Antes de nos atermos sobre os nexos, é importante ressaltar que o destaque dos extratos a partir das obras historiográficas analisadas contribuíram para a revelação de elementos tensionadores importantes para a composição da análise. Como dito no início desta seção, tais elementos se constituíram como fontes reveladoras das necessidades na produção do conhecimento. Certamente servem como ponto de partida tanto para a determinação dos nexos conceitos, como também para a elaboração de situações desencadeadoras da aprendizagem na organização do ensino.
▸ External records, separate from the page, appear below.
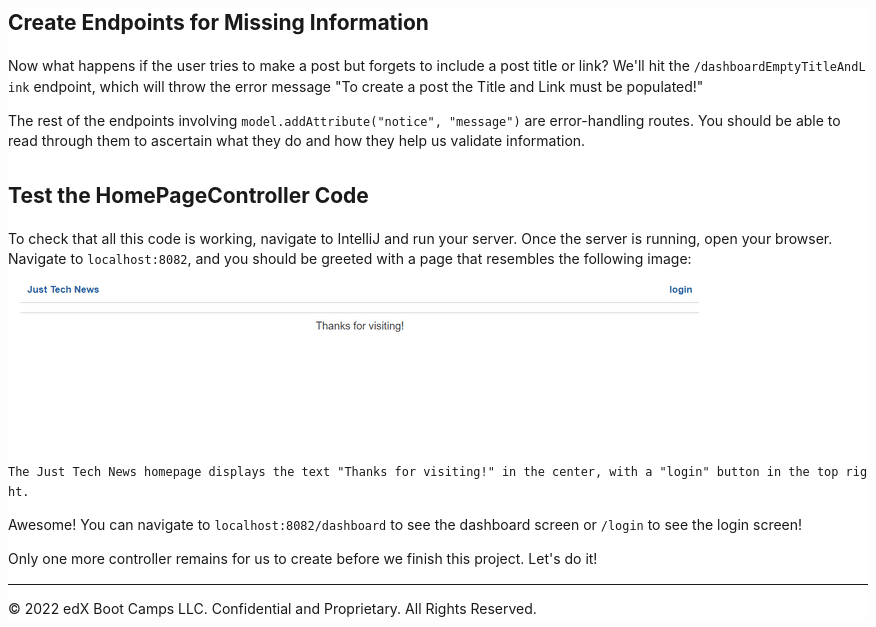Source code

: ## Create Endpoints for Missing Information

Now what happens if the user tries to make a post but forgets to include a post title or link? We'll hit the `/dashboardEmptyTitleAndLink` endpoint, which will throw the error message "To create a post the Title and Link must be populated!"

The rest of the endpoints involving `model.addAttribute("notice", "message")` are error-handling routes. You should be able to read through them to ascertain what they do and how they help us validate information.

## Test the HomePageController Code

To check that all this code is working, navigate to IntelliJ and run your server. Once the server is running, open your browser. Navigate to `localhost:8082`, and you should be greeted with a page that resembles the following image:

![](../Images/100-homepage.png)

`The Just Tech News homepage displays the text "Thanks for visiting!" in the center, with a "login" button in the top right.`

Awesome! You can navigate to `localhost:8082/dashboard` to see the dashboard screen or `/login` to see the login screen!

Only one more controller remains for us to create before we finish this project. Let's do it!

---
© 2022 edX Boot Camps LLC. Confidential and Proprietary. All Rights Reserved.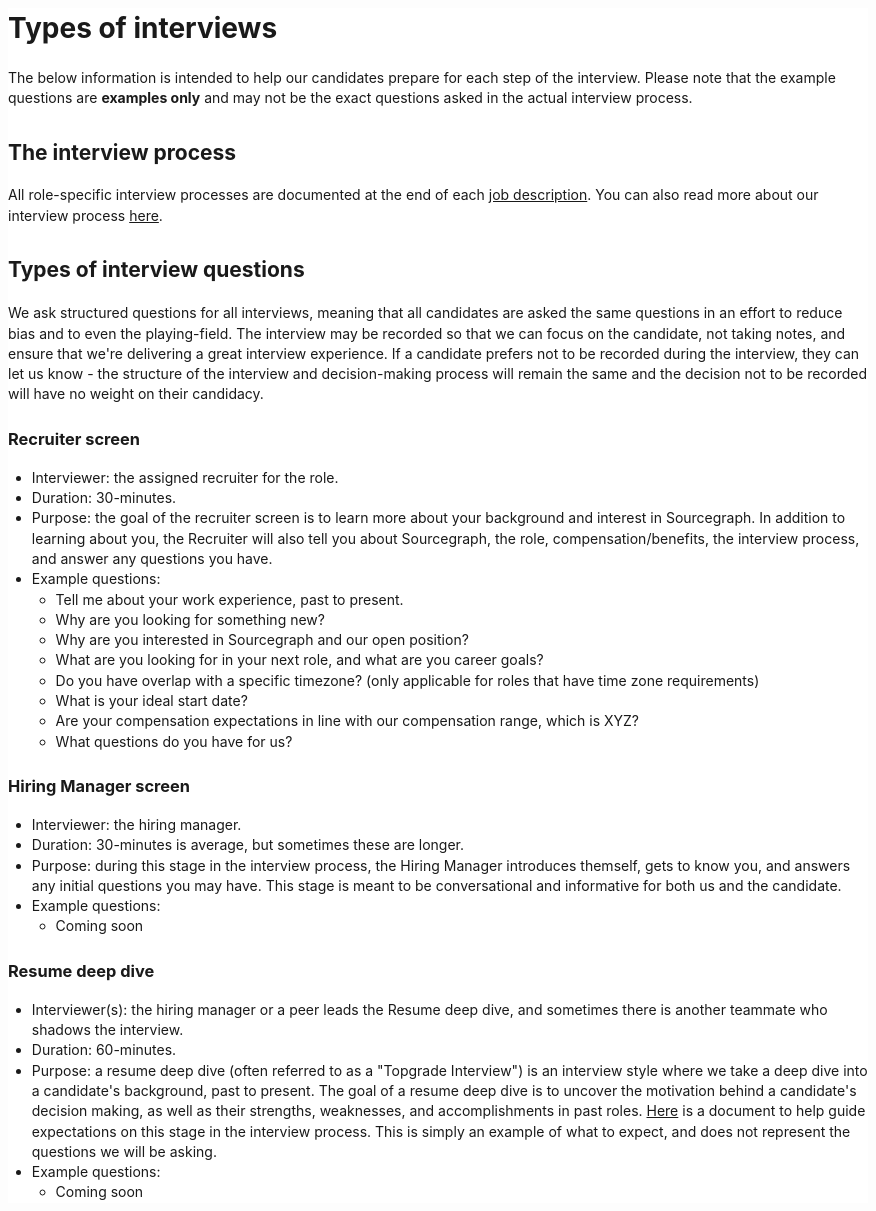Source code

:# Types of interviews 

The below information is intended to help our candidates prepare for each step of the interview. Please note that the example questions are **examples only** and may not be the exact questions asked in the actual interview process. 

## The interview process 
All role-specific interview processes are documented at the end of each [job description](https://boards.greenhouse.io/sourcegraph91).  You can also read more about our interview process [here](https://about.sourcegraph.com/handbook/talent/interview_process).   

## Types of interview questions
We ask structured questions for all interviews, meaning that all candidates are asked the same questions in an effort to reduce bias and to even the playing-field. The interview may be recorded so that we can focus on the candidate, not taking notes, and ensure that we're delivering a great interview experience. If a candidate prefers not to be recorded during the interview, they can let us know - the structure of the interview and decision-making process will remain the same and the decision not to be recorded will have no weight on their candidacy.

### Recruiter screen 
- Interviewer: the assigned recruiter for the role.
- Duration: 30-minutes.
- Purpose: the goal of the recruiter screen is to learn more about your background and interest in Sourcegraph. In addition to learning about you, the Recruiter will also tell you about Sourcegraph, the role, compensation/benefits, the interview process, and answer any questions you have.  
- Example questions: 
  -  Tell me about your work experience, past to present.
  -  Why are you looking for something new?
  -  Why are you interested in Sourcegraph and our open position?
  -  What are you looking for in your next role, and what are you career goals?
  -  Do you have overlap with a specific timezone? (only applicable for roles that have time zone requirements)
  -  What is your ideal start date?
  -  Are your compensation expectations in line with our compensation range, which is XYZ?  
  -  What questions do you have for us?

### Hiring Manager screen 
- Interviewer: the hiring manager. 
- Duration: 30-minutes is average, but sometimes these are longer.
- Purpose: during this stage in the interview process, the Hiring Manager introduces themself, gets to know you, and answers any initial questions you may have.  This stage is meant to be conversational and informative for both us and the candidate. 
- Example questions: 
  -  Coming soon

### Resume deep dive 
- Interviewer(s): the hiring manager or a peer leads the Resume deep dive, and sometimes there is another teammate who shadows the interview.
- Duration: 60-minutes.
- Purpose: a resume deep dive (often referred to as a "Topgrade Interview") is an interview style where we take a deep dive into a candidate's background, past to present.  The goal of a resume deep dive is to uncover the motivation behind a candidate's decision making, as well as their strengths, weaknesses, and accomplishments in past roles. [Here](https://www.lever.co/blog/topgrading-interview-guide/) is a document to help guide expectations on this stage in the interview process. This is simply an example of what to expect, and does not represent the questions we will be asking.
- Example questions: 
  -  Coming soon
Também foi dito anteriormente que a intenção deste capítulo não se configurava na elaboração de uma perspectiva historiográfica. Apesar de, em muitos momentos, nos aproximarmos de narrativas históricas, retomamos o objetivo deste capítulo cujo foco está centrado na identificação de relações essenciais no desenvolvimento da Continuidade que apontam para a determinação dos nexos conceituais.

Como resultado dessa análise, pôde-se perceber que as relações essenciais no desenvolvimento da Continuidade apontam para os seguintes nexos conceituais, divididos em pares dialéticos: comensurável/incomensurável, contínuo/discreto, infinito/infinitésimos, permanência/variabilidade, pontual-geral e rigor-intuição. Dessa forma, no capítulo a seguir discutiremos com certa profundidade os elementos resultantes da análise realizada e que compõe cada um destes nexos apontados.